Yasal Komplikasyonlar
Bazıları, tutukluların bu kadar yetersiz koşullarda tutulmalarına nasıl izin verildiğini sorabilir. Cevap Guantanamo'nun hukuk mimarisinde yatıyor. Guantanamo yasal olarak karmaşık, adaletin yokluğuyla tanımlanan "kanunsuz bir alan". İguanaların Guantanamo'da tutuklulardan daha fazla hakka sahip olduğu belirtildi, çünkü sınırı aşarlarsa 10.000 dolar para cezası verilebilir.
Guantanamo'ya girdikten sonra, ne zaman çıkıp çıkmayacağınız belirsiz. Hapishane bileşiğinde tutulanlar, ABD yönetimi tarafından esir tutulmalarına rağmen ABD federal mahkemelerine erişemiyorlar. Bunun yerine, tutuklulara karşı delillerin çoğunun işkence yoluyla elde edildiği standart altında “mahkemeler” olan askeri komisyonlar aracılığıyla yargılanıyorlar. Tutukluların gerçekleri ile kampın dışında asılı duran tabela arasında keskin bir tezat var: "Özgürlüğü Savunmak İçin Onur Bağlılığı"
2021'e girerken, geri kalan tutuklular için ne umut var? ABD'de her yönetim değişikliği beraberinde yeni bir gündem getirdi. Obama görevdeki ilk döneminde Guantanamo'yu kapatacağına söz verirken, Trump hapishaneyi açık tutmaya ve orayı "bazı işe yaramaz adamlarla doldurmaya" dair taahhüt etti. Bu olmamasına rağmen, yasal belirsizlikte sıkışmış 40 tutuklu var ve bunlardan bazıları zaten serbest bırakılmıştı.
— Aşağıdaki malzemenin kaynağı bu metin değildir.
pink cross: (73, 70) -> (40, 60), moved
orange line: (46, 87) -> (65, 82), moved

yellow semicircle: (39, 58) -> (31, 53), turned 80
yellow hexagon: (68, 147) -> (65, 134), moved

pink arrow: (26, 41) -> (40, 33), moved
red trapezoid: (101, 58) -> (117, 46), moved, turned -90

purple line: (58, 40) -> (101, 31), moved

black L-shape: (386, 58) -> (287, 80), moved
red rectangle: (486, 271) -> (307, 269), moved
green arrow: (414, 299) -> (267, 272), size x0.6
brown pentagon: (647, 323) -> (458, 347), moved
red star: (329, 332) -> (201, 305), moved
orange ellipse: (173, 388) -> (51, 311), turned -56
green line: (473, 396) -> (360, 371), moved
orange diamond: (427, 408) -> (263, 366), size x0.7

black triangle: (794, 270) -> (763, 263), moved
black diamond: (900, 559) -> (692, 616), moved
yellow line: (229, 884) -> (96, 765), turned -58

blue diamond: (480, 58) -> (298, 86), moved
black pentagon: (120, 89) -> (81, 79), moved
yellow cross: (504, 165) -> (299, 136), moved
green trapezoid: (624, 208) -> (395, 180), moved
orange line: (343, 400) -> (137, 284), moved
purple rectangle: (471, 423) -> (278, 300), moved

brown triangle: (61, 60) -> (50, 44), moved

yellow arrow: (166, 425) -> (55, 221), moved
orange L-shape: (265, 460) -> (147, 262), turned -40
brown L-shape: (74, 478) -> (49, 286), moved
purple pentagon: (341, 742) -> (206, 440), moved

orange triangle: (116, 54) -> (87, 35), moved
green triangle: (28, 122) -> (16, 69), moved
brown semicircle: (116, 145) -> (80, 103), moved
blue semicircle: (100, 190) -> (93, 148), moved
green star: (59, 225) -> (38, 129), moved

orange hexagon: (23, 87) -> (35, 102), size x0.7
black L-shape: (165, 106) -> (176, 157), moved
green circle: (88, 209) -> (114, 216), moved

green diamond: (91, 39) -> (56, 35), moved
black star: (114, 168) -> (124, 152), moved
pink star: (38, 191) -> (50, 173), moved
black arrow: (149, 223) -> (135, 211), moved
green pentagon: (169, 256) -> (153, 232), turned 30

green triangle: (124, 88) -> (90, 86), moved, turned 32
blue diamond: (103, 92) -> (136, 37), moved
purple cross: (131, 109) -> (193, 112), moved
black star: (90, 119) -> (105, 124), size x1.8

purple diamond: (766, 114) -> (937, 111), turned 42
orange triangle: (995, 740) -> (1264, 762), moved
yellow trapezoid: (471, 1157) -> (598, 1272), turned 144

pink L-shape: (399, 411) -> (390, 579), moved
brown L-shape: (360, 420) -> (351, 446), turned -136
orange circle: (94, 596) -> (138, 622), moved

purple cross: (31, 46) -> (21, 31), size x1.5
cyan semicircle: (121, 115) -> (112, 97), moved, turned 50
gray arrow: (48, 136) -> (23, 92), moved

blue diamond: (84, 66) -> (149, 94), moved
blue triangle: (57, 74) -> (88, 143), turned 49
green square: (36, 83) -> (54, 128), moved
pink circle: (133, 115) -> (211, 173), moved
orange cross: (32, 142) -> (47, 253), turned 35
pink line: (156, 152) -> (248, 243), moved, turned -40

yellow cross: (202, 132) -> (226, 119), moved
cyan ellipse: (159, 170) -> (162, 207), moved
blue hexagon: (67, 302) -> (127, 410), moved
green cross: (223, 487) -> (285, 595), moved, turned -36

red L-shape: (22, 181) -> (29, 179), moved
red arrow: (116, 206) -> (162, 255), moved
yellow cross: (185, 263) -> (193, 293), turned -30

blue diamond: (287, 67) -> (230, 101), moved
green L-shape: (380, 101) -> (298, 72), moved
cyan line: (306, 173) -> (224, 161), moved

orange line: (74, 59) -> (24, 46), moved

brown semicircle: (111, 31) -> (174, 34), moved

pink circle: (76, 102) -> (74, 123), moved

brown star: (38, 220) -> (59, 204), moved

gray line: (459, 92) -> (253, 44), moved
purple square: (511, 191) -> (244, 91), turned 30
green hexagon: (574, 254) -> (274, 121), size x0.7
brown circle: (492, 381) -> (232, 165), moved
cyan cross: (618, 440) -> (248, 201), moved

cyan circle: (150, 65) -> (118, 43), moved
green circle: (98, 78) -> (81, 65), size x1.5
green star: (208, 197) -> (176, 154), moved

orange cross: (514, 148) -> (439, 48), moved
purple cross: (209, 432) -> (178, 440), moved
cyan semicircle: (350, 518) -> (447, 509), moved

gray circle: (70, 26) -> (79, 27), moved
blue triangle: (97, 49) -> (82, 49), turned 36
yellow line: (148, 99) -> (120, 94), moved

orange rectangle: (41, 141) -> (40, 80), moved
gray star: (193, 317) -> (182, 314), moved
Yakında iktidara geçecek olan Biden yönetimi, hapishaneyle uğraşmak zorunda kalacak ve bu, şu anda mahkum başına 13 milyon ABD dolarına mal oluyor. Guantanamo, teröre karşı savaş sürecinde kullanılmadan önce, Haitili sığınmacıların ABD'ye kaçmasını önlemek için bir gözaltı merkezi olarak kullanıldı. ABD yönetimi, halk sağlığı bahanesiyle 1990'larda Guantanamo'daki şiddetten kaçan Haitilileri süresiz olarak gözaltına aldı.
Onlara, HIV için bir tedavi bulunana kadar Guantanamo Körfezi'nde gözaltında tutulabilecekleri söylendi. Bu sığınmacılar suç işlememişlerdi ve yine de herhangi bir suçlama olmaksızın gözaltına alındılar. Guantanamo Körfezi'nin kanunsuz bir alan olarak yasal inşası, ABD tarafından bir "risk" olarak kabul edilen sınırlarda bulunanları izole etmek için rahatlıkla kullanılabileceği anlamına geliyor.
Sesler Susturuldu
Bu makale, Guantanamo'da hâlâ tutuklu bulunanların karşılaştıkları adaletsizliklerin devam ettiğinin bir hatırlatıcısıdır. Bu durumun devam etmesi, "teröre karşı savaş"ın sürdüğünü ve ne yazık ki bazı seslerin ve yaşananların duyulmadan kalacağını ve kolayca unutulacağını gösteriyor.
Özellikle cezaevi tesisinde travma geçirenler için bir özgürlük ve adalet vizyonu, aynı zamanda sitedeki herhangi bir başka tutuklanma biçiminin kaldırılmasına yönelik çağrıları da içermelidir.
Guantanamo sarmal bir savaşın başlangıcına işaret etti - artık küresel çapta - ve ulusal güvenlik için tehdit olarak kabul edilenleri hapsetmek üzerine emsal oluşturdu. Ancak teröre karşı savaşı sona erdirme arayışımızda Guantanamo'yu unutmamalıyız. Hem şimdi hem de gelecekte bir tutuklanma tesisi olarak var olmaya son vermelidir.